I store the date in my database as a unix timestamp and when I get all the info using:
while($row = mysql_fetch_assoc($result)) {
$posts[] = $row;
}
/* return the posts in the JSON format */
return json_encode($posts);
The date is available only as a unix timestamp when I try to get it using the following:
var postHandler = function(postsJSON) {
$.each(postsJSON,function(i,post) {
alert(post.date);
}
}
Is there a way to convert it to readable date before sending it by JSON? Or even afterwards?

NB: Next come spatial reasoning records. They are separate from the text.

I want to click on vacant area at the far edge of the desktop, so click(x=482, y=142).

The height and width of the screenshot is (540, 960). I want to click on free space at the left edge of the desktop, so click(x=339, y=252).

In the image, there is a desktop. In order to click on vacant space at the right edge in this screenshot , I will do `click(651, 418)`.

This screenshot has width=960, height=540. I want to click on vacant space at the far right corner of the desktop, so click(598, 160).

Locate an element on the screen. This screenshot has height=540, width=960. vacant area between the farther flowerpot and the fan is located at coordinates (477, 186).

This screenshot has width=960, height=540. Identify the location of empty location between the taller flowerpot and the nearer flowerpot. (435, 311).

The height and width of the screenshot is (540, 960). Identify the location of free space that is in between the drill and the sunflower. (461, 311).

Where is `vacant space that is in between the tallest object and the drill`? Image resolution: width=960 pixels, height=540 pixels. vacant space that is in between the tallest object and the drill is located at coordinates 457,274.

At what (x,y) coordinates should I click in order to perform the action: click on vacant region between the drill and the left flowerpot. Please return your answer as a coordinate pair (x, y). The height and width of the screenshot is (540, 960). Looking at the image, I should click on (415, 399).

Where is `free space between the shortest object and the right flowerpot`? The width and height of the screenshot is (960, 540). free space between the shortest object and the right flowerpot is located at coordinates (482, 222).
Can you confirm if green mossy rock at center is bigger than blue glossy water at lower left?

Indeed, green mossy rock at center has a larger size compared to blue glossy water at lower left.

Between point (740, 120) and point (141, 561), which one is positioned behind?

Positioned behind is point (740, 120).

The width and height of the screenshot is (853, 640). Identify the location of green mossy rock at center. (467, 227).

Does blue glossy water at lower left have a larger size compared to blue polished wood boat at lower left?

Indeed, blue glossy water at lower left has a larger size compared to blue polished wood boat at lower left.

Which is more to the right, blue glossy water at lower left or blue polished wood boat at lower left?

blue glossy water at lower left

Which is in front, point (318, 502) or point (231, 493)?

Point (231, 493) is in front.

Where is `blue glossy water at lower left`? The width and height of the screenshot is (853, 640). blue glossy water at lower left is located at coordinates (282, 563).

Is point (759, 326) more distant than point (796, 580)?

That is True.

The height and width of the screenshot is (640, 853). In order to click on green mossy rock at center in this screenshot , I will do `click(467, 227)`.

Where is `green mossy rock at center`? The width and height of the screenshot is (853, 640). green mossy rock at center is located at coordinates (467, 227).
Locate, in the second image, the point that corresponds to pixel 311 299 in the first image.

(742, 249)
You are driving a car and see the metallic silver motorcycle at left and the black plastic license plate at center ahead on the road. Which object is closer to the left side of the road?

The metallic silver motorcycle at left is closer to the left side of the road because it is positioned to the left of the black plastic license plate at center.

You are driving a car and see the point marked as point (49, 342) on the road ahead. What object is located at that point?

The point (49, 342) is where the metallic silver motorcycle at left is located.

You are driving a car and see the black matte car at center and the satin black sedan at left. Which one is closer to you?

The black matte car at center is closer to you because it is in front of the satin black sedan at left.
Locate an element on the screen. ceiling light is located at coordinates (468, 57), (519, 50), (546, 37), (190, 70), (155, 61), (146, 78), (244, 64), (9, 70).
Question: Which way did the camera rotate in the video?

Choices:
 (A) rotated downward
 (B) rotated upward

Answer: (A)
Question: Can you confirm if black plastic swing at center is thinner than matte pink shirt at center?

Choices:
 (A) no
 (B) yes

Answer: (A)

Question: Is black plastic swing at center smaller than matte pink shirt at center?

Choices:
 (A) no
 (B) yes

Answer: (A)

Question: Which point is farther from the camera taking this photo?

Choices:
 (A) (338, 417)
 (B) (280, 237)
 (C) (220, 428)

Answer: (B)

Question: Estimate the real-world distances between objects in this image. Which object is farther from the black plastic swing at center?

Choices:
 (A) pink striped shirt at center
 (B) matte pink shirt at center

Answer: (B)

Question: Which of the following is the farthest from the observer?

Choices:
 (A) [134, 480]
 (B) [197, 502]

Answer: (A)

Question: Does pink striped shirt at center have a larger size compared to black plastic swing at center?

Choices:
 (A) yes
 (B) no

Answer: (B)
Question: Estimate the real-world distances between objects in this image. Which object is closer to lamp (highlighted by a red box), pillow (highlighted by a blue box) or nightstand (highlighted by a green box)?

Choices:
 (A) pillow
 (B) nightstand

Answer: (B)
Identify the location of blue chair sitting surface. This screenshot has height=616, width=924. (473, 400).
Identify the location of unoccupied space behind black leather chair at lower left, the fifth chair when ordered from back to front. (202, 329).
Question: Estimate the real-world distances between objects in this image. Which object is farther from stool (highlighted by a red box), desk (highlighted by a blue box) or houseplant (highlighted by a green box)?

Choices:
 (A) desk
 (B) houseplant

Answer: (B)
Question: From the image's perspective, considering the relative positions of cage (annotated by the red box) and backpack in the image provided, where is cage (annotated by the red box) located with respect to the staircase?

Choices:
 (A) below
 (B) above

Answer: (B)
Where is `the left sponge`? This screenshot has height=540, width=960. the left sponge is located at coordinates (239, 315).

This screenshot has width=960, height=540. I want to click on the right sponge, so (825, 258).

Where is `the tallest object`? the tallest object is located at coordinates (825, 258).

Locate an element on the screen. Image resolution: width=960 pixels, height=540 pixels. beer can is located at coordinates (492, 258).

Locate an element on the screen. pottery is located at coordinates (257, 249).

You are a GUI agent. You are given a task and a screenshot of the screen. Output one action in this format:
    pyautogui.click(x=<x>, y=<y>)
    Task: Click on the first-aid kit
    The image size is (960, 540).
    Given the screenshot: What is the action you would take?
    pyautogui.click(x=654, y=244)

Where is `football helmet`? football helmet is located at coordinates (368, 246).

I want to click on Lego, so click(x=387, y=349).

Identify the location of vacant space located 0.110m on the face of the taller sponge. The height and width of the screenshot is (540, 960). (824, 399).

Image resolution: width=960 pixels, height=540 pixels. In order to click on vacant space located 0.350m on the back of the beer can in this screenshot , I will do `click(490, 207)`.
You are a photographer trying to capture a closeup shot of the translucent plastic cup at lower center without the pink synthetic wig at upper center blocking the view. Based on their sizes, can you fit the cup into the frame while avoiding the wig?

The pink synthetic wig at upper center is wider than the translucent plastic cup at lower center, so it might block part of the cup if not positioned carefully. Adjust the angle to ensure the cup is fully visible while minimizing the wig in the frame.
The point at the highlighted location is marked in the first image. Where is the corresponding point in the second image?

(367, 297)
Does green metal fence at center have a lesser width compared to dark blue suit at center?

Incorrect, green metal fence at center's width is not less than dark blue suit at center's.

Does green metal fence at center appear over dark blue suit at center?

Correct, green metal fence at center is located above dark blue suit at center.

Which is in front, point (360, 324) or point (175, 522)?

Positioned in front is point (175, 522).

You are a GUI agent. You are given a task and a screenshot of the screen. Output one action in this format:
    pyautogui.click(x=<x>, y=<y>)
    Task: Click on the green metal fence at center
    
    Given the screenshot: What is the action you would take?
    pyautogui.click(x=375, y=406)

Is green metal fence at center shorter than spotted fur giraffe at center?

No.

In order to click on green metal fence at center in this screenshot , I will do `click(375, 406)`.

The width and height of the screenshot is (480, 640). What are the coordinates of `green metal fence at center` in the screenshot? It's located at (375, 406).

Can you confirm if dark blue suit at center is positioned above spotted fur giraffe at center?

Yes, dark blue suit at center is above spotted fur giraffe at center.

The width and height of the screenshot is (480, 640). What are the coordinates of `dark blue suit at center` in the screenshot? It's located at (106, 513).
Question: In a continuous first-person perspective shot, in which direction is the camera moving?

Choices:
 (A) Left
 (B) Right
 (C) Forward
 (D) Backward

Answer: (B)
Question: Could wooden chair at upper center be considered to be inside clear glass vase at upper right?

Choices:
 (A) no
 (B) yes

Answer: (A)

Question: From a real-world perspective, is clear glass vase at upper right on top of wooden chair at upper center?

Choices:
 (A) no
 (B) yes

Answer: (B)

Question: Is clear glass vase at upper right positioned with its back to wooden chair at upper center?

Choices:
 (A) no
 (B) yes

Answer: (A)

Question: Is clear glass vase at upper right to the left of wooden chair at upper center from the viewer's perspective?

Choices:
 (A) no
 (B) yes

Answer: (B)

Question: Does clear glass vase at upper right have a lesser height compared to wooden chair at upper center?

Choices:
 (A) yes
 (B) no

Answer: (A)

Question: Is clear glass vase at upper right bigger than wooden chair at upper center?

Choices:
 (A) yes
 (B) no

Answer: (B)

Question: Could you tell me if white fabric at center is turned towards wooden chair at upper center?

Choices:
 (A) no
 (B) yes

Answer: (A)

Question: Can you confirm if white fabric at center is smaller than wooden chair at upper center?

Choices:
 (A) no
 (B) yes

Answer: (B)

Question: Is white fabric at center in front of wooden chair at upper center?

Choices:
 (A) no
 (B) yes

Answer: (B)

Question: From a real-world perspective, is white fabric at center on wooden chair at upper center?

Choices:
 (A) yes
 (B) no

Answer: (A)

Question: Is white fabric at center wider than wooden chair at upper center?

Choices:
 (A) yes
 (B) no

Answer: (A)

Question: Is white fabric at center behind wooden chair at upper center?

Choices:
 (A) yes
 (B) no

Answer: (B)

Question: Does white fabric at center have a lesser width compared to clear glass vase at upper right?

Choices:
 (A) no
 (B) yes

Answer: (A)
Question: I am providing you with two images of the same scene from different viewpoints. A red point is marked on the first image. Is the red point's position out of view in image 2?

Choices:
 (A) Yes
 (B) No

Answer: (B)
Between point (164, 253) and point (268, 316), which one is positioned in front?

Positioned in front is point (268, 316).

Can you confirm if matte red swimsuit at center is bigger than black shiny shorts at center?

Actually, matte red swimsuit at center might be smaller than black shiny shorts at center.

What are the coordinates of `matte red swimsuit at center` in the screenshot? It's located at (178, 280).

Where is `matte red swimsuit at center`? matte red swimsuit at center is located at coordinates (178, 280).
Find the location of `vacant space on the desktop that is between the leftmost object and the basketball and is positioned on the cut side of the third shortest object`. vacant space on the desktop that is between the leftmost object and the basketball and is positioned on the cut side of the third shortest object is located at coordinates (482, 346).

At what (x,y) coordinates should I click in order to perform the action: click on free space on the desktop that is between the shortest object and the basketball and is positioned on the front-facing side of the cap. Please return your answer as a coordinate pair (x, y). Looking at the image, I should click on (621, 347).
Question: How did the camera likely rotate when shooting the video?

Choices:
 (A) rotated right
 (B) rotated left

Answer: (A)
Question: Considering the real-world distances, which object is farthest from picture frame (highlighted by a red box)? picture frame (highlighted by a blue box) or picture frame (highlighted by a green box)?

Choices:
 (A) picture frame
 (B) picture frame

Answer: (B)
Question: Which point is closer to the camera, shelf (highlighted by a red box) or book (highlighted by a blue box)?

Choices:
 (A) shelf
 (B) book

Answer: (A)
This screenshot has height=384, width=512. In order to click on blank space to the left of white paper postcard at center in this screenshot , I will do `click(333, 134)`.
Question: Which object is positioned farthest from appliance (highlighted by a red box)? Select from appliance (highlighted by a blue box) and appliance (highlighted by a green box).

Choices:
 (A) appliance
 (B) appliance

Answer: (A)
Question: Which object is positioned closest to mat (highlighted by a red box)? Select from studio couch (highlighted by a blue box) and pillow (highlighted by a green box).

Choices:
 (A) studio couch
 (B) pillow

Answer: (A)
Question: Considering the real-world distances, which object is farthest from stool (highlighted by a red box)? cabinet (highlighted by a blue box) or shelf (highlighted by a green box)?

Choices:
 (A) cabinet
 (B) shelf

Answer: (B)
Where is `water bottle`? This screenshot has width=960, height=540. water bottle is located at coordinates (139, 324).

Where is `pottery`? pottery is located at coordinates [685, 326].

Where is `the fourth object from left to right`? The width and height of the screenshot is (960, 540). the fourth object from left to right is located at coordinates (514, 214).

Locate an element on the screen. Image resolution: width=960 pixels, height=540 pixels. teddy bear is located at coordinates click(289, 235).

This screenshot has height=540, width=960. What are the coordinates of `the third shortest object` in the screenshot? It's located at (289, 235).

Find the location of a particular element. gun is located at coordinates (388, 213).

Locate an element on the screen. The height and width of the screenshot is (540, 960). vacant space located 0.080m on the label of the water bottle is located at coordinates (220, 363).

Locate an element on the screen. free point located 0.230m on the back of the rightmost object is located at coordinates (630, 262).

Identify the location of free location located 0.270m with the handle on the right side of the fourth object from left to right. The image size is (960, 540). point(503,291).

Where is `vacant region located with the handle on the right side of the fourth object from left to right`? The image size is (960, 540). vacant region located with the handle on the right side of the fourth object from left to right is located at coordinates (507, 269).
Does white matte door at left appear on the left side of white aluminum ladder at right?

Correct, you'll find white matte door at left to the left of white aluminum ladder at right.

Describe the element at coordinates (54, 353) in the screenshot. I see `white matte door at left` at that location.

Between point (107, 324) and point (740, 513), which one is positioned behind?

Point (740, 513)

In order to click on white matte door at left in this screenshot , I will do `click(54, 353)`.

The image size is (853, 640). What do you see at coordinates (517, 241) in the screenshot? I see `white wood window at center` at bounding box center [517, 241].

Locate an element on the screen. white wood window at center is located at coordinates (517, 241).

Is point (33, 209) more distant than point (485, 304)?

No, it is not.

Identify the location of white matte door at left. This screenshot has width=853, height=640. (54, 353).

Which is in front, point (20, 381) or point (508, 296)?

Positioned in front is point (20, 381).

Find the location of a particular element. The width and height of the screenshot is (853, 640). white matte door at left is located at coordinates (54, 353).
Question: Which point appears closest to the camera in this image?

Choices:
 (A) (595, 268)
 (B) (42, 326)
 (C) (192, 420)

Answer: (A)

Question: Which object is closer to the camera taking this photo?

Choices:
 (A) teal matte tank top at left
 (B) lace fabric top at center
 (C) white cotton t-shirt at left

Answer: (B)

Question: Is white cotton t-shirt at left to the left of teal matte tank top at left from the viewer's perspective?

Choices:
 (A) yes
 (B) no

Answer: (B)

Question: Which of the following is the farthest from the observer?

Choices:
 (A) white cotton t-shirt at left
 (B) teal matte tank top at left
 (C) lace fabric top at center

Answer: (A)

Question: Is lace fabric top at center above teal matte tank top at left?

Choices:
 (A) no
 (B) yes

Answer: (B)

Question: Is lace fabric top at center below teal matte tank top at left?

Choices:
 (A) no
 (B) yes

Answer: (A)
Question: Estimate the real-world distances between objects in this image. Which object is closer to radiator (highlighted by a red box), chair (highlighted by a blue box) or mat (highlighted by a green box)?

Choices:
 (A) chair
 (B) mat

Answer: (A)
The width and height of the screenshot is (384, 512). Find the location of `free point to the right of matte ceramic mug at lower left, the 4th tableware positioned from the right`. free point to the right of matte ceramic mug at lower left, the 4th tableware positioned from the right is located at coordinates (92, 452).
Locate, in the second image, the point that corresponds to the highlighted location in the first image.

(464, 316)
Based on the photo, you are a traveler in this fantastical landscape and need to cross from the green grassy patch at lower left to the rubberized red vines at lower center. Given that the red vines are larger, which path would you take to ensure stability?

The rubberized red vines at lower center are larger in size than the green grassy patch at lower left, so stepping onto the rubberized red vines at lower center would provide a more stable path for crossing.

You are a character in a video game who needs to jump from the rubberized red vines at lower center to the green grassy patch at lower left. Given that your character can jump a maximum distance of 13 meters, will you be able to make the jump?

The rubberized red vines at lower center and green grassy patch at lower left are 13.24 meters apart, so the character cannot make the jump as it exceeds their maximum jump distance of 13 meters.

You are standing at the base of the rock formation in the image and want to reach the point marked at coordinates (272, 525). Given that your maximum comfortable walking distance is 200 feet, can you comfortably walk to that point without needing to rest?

Thanks a lot for your help.
Use the Date object in JavaScript.
alert(new Date(post.date))
Note: It's the best to pass it all the way in UNIX timestamp format until rendered, because:
Date.now()/1000 - post.date
will give you the number of seconds since the post was created, and so on.Sure, from the PHP side you could do it like this:
while($row = mysql_fetch_assoc($result)) {
$row['your_date_field'] = date('r', $row['your_date_field']);
$posts[] = $row;
}
(You can customize the format string passed to date()
as you please; 'r'
was just a simple default.)
From the Javascript side, you could do it like this:
new Date(post.date);
which when rendered to a string will format as the default date format, or you can use other methods on the Date
object to get other formats.
Which method you use is up to you, but as dragon points out, doing it client-side is often nicer since it both reduces data transmitted and gives you more flexibility without having to parse a string.